A porta abriu-se, e Armand appareceu aos umbraes, pallido e resoluto.

--Meu tio, disse depois de saudar o conselho com uma cortezia, jurei-lhe
que seria punido se não remediasse o mal, e aqui estou para cumprir a
promessa. Na presença de Deus e dos homens, por alma de meus paes,
assevero e juro que o capitão Magendie disse a verdade e só a verdade!
Agora, que deante de vós, e de todos os que me escutam prestei
testemunho á consciencia, curvae a cabeça, e arrependei-vos, porque, por
vossa propria bôcca estais condemnado!

O tom, em que Aubry falou, inculcava maior tristeza, do que ira. Lagarde
petrificado deixou pender a fronte e murmurou:

--Tambem tu, Armand!...

--Fiz o meu dever. Sois irmão de minha mãe, mas da herança de meu pae, o
que acima de tudo préso é a honra do nome, e essa, já vol-o tinha dito,
hei de sepultal-a commigo pura no campo da batalha, aonde posso caír e
morrer hoje, ou ámanhã! Meus senhores, adeus. Pedí a Deus que exalte as
nossas armas!

Ditas estas palavras saíu sereno e grave, deixando todos pasmados e
silenciosos.




IX

O pae e a filha


--Trinta contos!
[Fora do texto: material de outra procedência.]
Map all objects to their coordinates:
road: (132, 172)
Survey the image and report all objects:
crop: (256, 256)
É um sacrificio grande, bem sei, mas a vida e a
liberdade valem mais. As provas estão em nossas mãos. Se as abrirmos, o
conselho de guerra ámanhã...

--Condemna-me á morte?!...

--Sem duvida nenhuma. O capitão de mar e guerra Magendie, nomeado para o
presidir, passa por severo e intractavel. Os outros officiaes, sobre
tudo mr. Etienne, estão resentidos, e entendem que um exemplo é
indispensavel...

--Bem! E o capitão Magendie e os outros officiaes sabem o que me propõe?

--Deus nos accuda! Pois isto são segredos de chocalheiros?! O que lhe
estou dizendo ficará entre tres pessoas. O senhor Lagarde, o senhor
Paulo de Azevedo, e eu. Vamos! Decida-se. O tempo vôa. O conselho
reune-se ámanhã ás nove horas do dia, e esta noite hão de ser-lhe
presentes, ou negados os documentos.

--Uma palavra ainda! Leonor sabe?...

--Para que a haviamos de affligir? A sr.^a D. Leonor, como boa filha, ha
de achar tudo justo e rasoavel; mas se for preciso...
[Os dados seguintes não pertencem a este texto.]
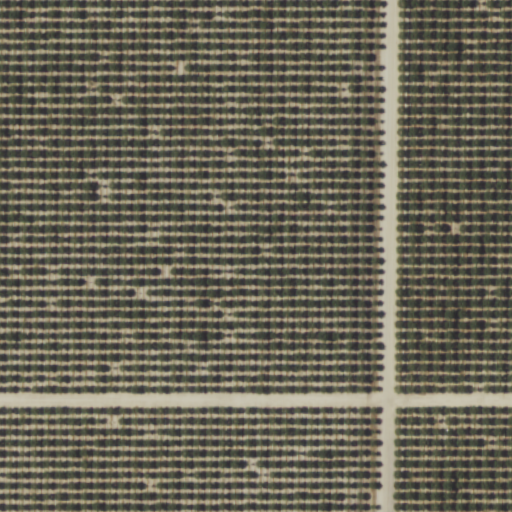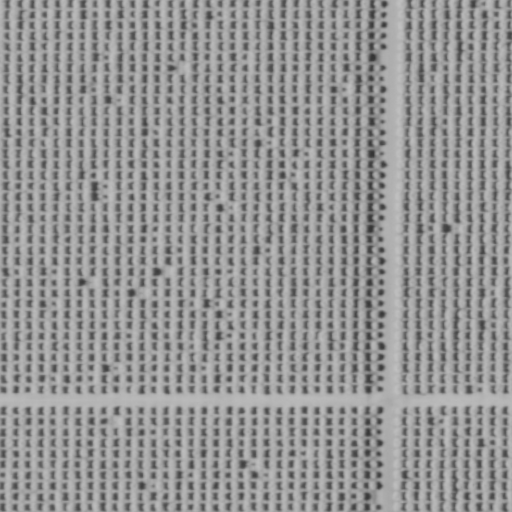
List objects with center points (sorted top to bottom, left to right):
road: (371, 256)
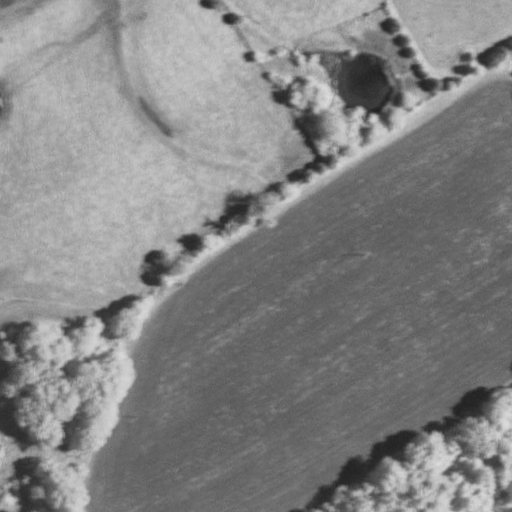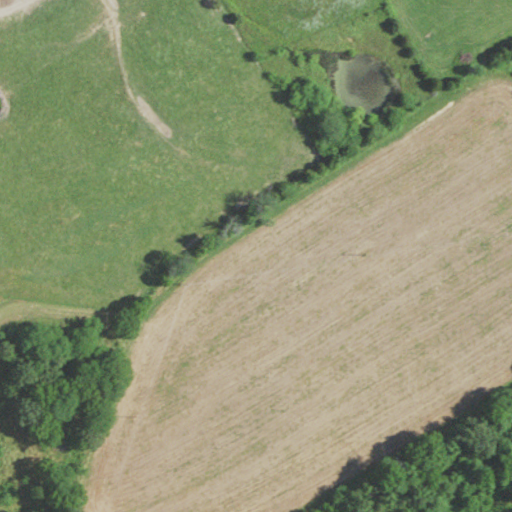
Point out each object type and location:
road: (15, 8)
--Pois senhor... Quer dizer-me o seu nome?

--Simão... Simão basta.

--Pois, sr. Simão, a minha resposta é simples. Não acceito. Estamos em
Portugal, e não nas roças do Brazil. Sou innocente, nunca tive medo da
morte, e não compro por nenhum preço esses curtos e attribulados dias,
que ainda posso viver. Diga isto a quem o mandou.

--Veja! Medite! Olhe que depois não tem remedio.

--Vejo a infamia, e não me admira. Tractam-nos como captivos, e
pedem-nos o resgate? O meu, ao menos, não hão de leval-o d'aqui. Antes
as balas dos inimigos da minha patria no peito, do que atirar um real ás
mãos immundas dos falsos magistrados, que vendem o sangue.

--Ha de arrepender-se.

--É commigo. Não se incommode a convencer-me.

--Mas a sr.^a D. Leonor?!...

--É filha de soldado. Poupe-lhe a sua piedade. Não gaste mais em vão um
tempo precioso; talvez ache em outra parte alguem mais docil. Lance a
derrama, colha na rêde o que apanhar, mas, por Deus! livre-me da sua
presença e das suas propostas. Está-me fugindo a paciencia por
instantes!...

--A sr.^a D. Leonor vem ahi...

--Minha filha?!...

--Sim. Vem vêl-o, e despedir-se talvez. Sabe o que o ameaça. Foi
avisada. Dou-lhe uma hora para a abraçar e falarem. Póde revelar-lhe a
minha proposta. Aqui volto logo...

--É escusado. Tenho uma palavra só.

--Não importa. Deixe! A firmeza inspira-me interesse. Gosto dos homens
da sua rijeza. Seria pena se!...

--Se eu me não quizesse comprar por trinta contos?...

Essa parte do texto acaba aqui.